It’s always a heartfelt moment when you experience someone turning their childhood dreams into reality. For Dr. Ebony Hilton, growing up in a single-parent household, even in her wildest dream she was unsure if she could become a doctor. As the first black female anesthesiologist at the Medical University of South Carolina, she has now made it her duty to teach young girls to pursue their passions.

GLOSS, an acronym for Girls Loving OurSelves Successfully, is a mentorship program that ‘helps young girls feel connected and confident amid the blur of adolescence.’ It aims to empower middle school girls as they deal with the stresses of peer pressure, family life and academics. As the girls go through different activities with their new mentors and loads of emotions, Dr. Hilton left the girls with one last piece of advice: “You should never feel like no one has your back or no one hears your voice.”

Photo: College of Charleston

In 2004, Dr. Ebony Hilton graduated magna cum laude from the College of Charleston as a triple major who studied biochemistry, molecular biology and inorganic chemistry. She went on to study and work at Medical University of South Carolina, where she graduated from medical school in 2008, completed a four-year residency and an intensive fellowship according to College of Charleston Magazine. In 2013, Dr. Hilton was hired as the first black female anesthesiologist at MUSC, a speciality she chose because it was an important and useful role in every part of the hospital.

Photo: College of Charleston

As a child, Dr. Ebony Hilton recalls one specific moment that opened her eyes towards the medical field. At just 8-years-old, she learned her mom had suffered the loss of a newborn boy just days after his birth. She then vowed to become a doctor so she could one day save babies like her little brother. From that day forward, her mother only addressed her as Dr. Hilton.
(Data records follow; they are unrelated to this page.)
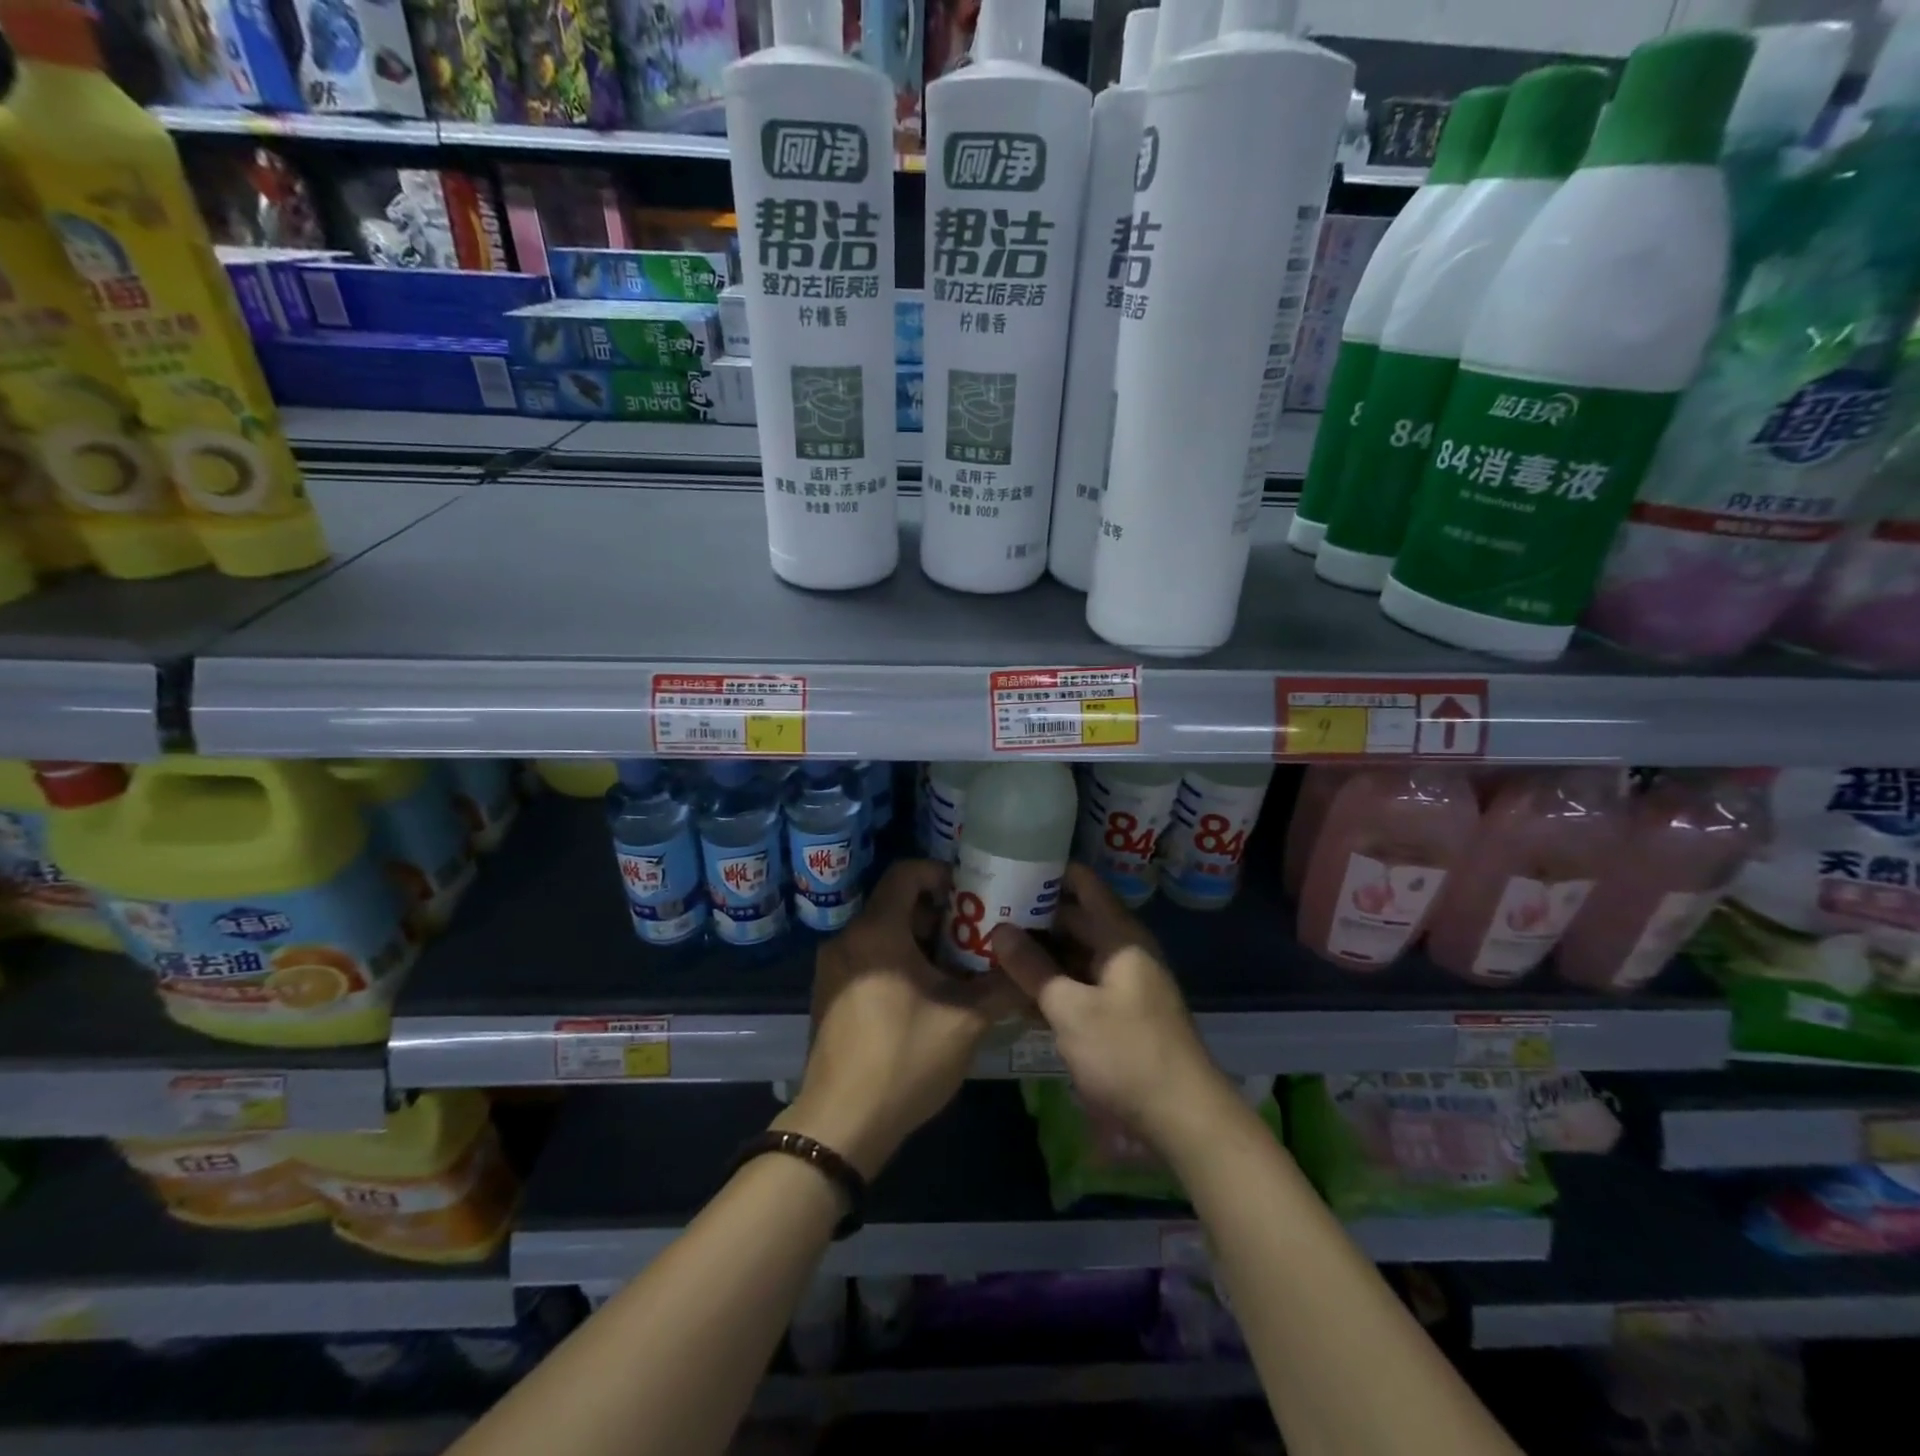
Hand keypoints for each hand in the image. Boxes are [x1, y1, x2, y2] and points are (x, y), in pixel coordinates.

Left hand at [779, 860, 1018, 1178]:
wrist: (840, 1125)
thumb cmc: (904, 1060)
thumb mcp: (965, 1022)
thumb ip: (1001, 987)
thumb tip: (1028, 969)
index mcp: (877, 932)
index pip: (907, 872)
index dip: (942, 874)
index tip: (973, 895)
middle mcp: (848, 939)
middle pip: (896, 903)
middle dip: (939, 915)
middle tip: (976, 935)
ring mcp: (832, 968)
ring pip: (883, 933)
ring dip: (920, 941)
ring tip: (958, 968)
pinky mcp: (829, 994)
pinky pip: (869, 958)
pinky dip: (898, 961)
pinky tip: (926, 995)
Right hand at [992, 864, 1223, 1147]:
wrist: (1182, 1118)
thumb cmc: (1127, 1053)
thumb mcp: (1070, 1009)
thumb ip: (1032, 967)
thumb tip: (999, 930)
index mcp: (1120, 936)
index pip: (1083, 884)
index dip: (1049, 872)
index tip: (1009, 866)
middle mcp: (1122, 951)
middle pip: (1074, 920)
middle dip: (1033, 916)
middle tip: (985, 912)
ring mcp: (1120, 984)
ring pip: (1072, 956)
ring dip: (1038, 954)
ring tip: (990, 948)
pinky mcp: (1116, 1014)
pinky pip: (1078, 986)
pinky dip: (1051, 985)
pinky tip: (1014, 992)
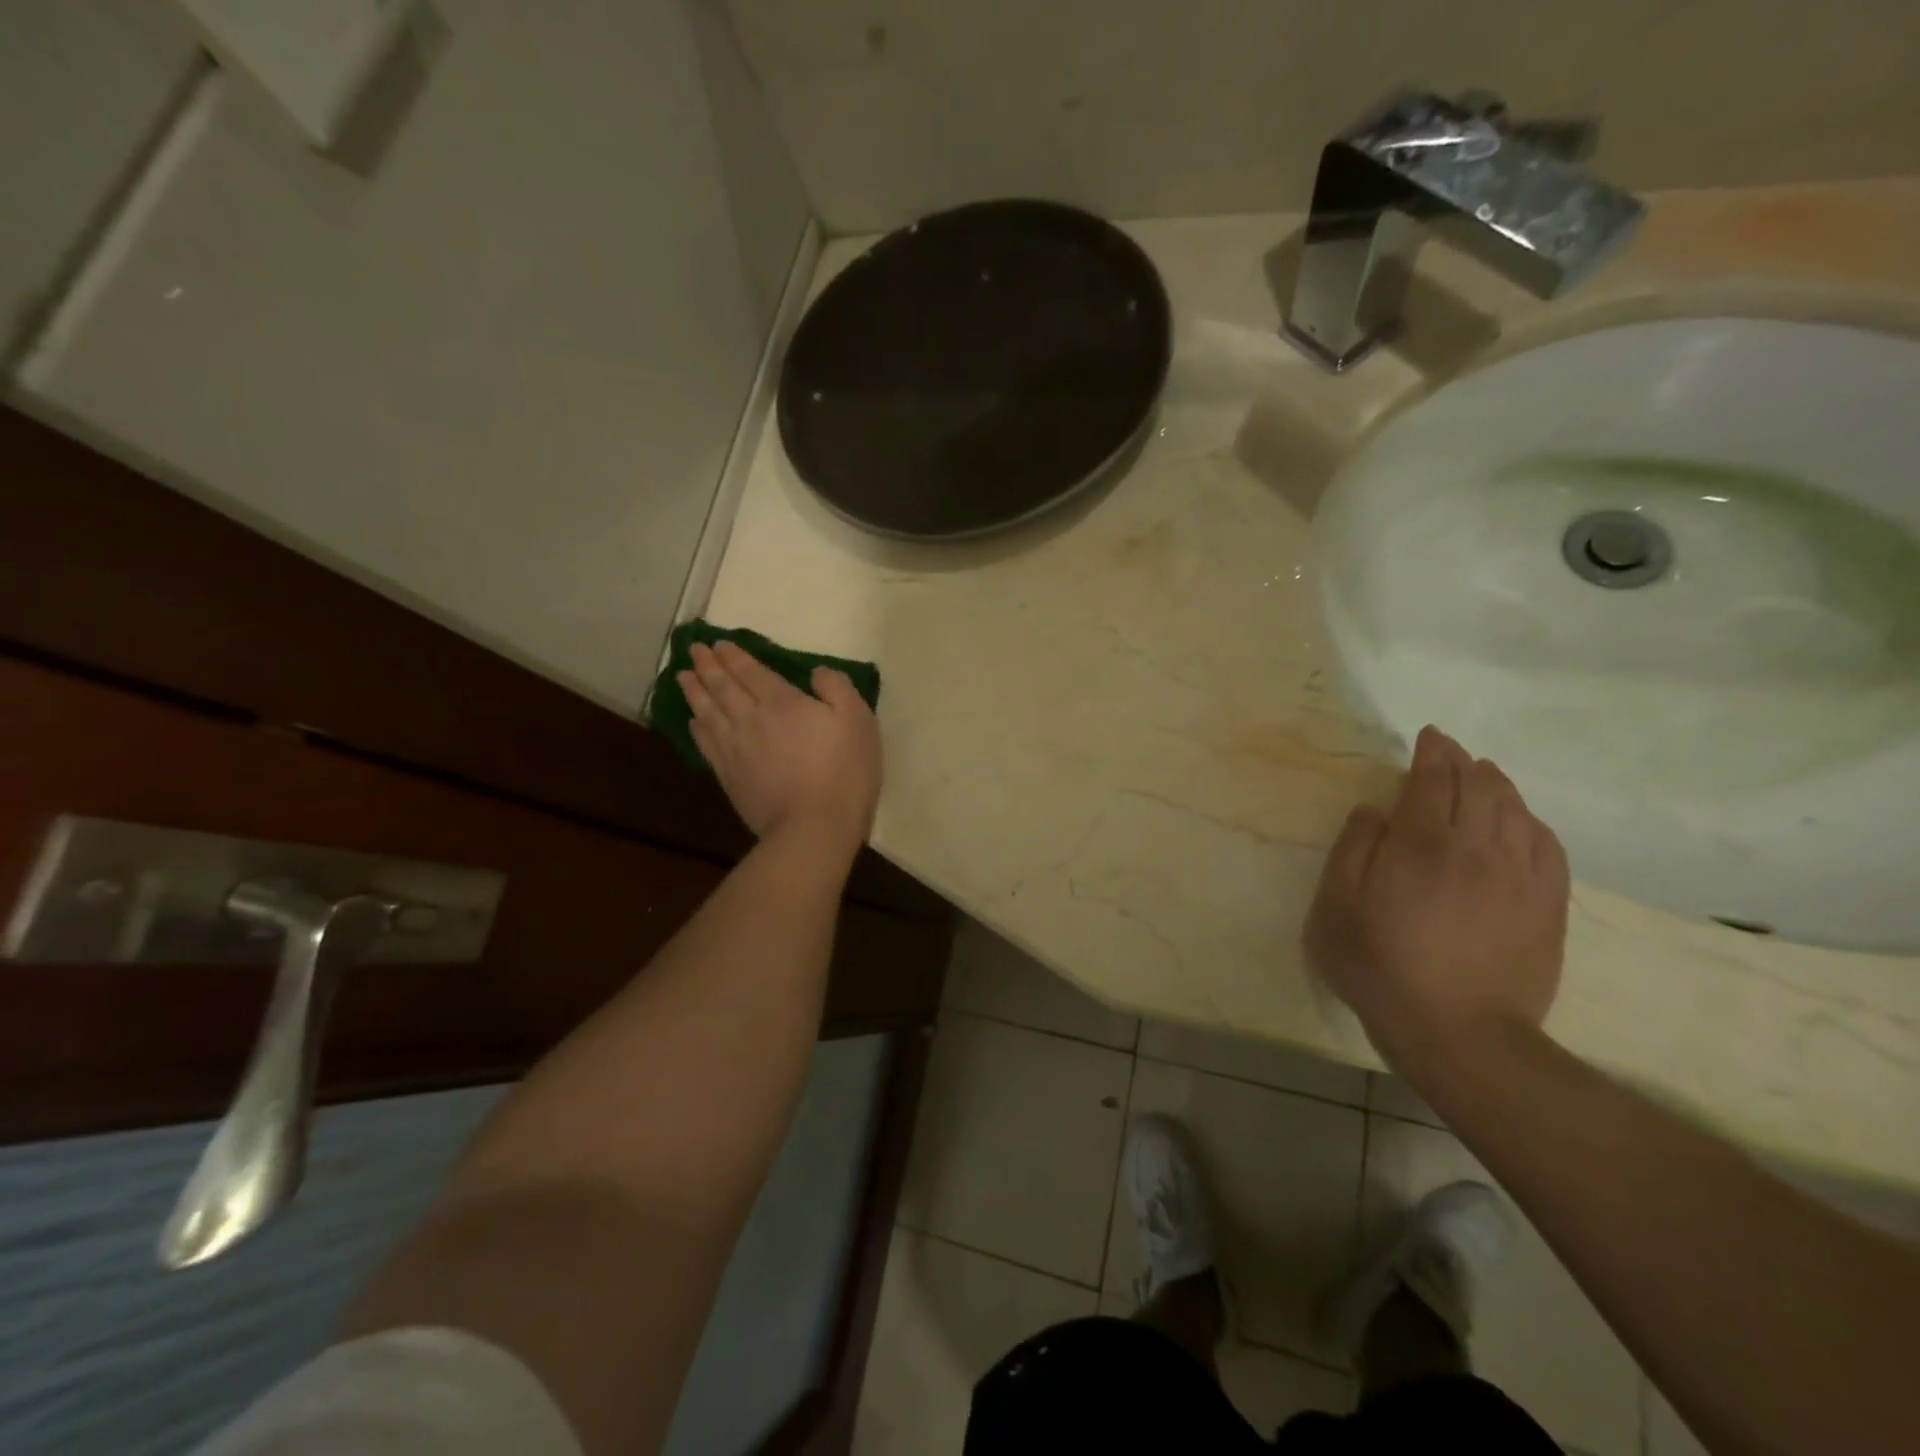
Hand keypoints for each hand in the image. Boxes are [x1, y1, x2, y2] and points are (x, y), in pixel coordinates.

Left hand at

“I never once had a Plan B. I always knew it would work out … and that’s because someone believed in me,” Hilton shares that being called such an important title as a child meant everything to her. It was more than a name, it was a prophecy and a reminder to never let her family down.

Dr. Hilton takes that same inspiration and instills it within the GLOSS program, in hopes to inspire those girls and validate their dreams. She hopes to serve as an example to young black women that almost anything is possible with enough hard work no matter what your background is.

“You can’t look at your situation for what it is,” says Hilton, “but what you envision it can be.”